| RECORD EXCERPTS |
------------------------------------

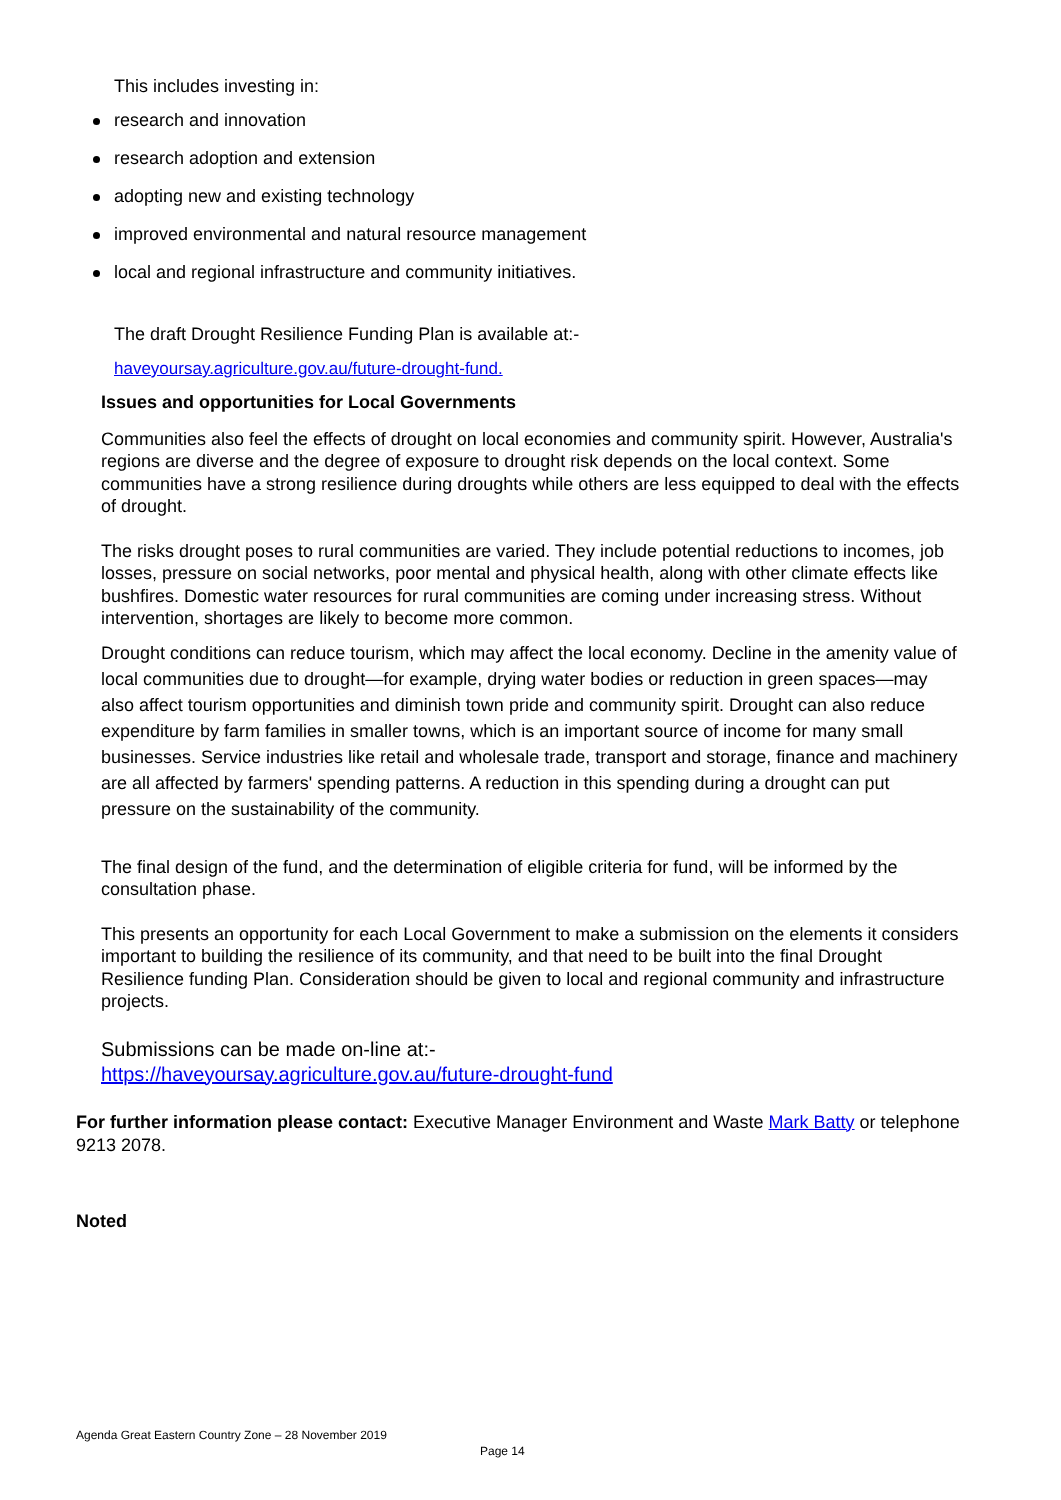This includes investing in:
research and innovation
research adoption and extension
adopting new and existing technology
improved environmental and natural resource management
local and regional infrastructure and community initiatives.
The draft Drought Resilience Funding Plan is available at:-
haveyoursay.agriculture.gov.au/future-drought-fund.
Issues and opportunities for Local Governments
Communities also feel the effects of drought on local economies and community spirit. However, Australia's regions are diverse and the degree of exposure to drought risk depends on the local context. Some communities have a strong resilience during droughts while others are less equipped to deal with the effects of drought.
The risks drought poses to rural communities are varied. They include potential reductions to incomes, job losses, pressure on social networks, poor mental and physical health, along with other climate effects like bushfires. Domestic water resources for rural communities are coming under increasing stress. Without intervention, shortages are likely to become more common.
Drought conditions can reduce tourism, which may affect the local economy. Decline in the amenity value of local communities due to drought—for example, drying water bodies or reduction in green spaces—may also affect tourism opportunities and diminish town pride and community spirit. Drought can also reduce expenditure by farm families in smaller towns, which is an important source of income for many small businesses. Service industries like retail and wholesale trade, transport and storage, finance and machinery are all affected by farmers' spending patterns. A reduction in this spending during a drought can put pressure on the sustainability of the community.
The final design of the fund, and the determination of eligible criteria for fund, will be informed by the consultation phase.
This presents an opportunity for each Local Government to make a submission on the elements it considers important to building the resilience of its community, and that need to be built into the final Drought Resilience funding Plan. Consideration should be given to local and regional community and infrastructure projects.
Submissions can be made on-line at:-
https://haveyoursay.agriculture.gov.au/future-drought-fund
For further information please contact: Executive Manager Environment and Waste Mark Batty or telephone 9213 2078.
Noted
Agenda Great Eastern Country Zone – 28 November 2019
Page 14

------------------------------------

The lines from the start of the records above through the line that holds "The risks drought" are to be copied exactly, both ends included, and no pictures are to be copied.

This includes investing in:
research and innovation
research adoption and extension
adopting new and existing technology
improved environmental and natural resource management
local and regional infrastructure and community initiatives.
The draft Drought Resilience Funding Plan is available at:-
haveyoursay.agriculture.gov.au/future-drought-fund.
Issues and opportunities for Local Governments
Communities also feel the effects of drought on local economies and community spirit. However, Australia's regions are diverse and the degree of exposure to drought risk depends on the local context. Some communities have a strong resilience during droughts while others are less equipped to deal with the effects of drought.
The risks drought poses to rural communities are varied. They include potential reductions to incomes, job losses, pressure on social networks, poor mental and physical health, along with other climate effects like bushfires. Domestic water resources for rural communities are coming under increasing stress. Without intervention, shortages are likely to become more common.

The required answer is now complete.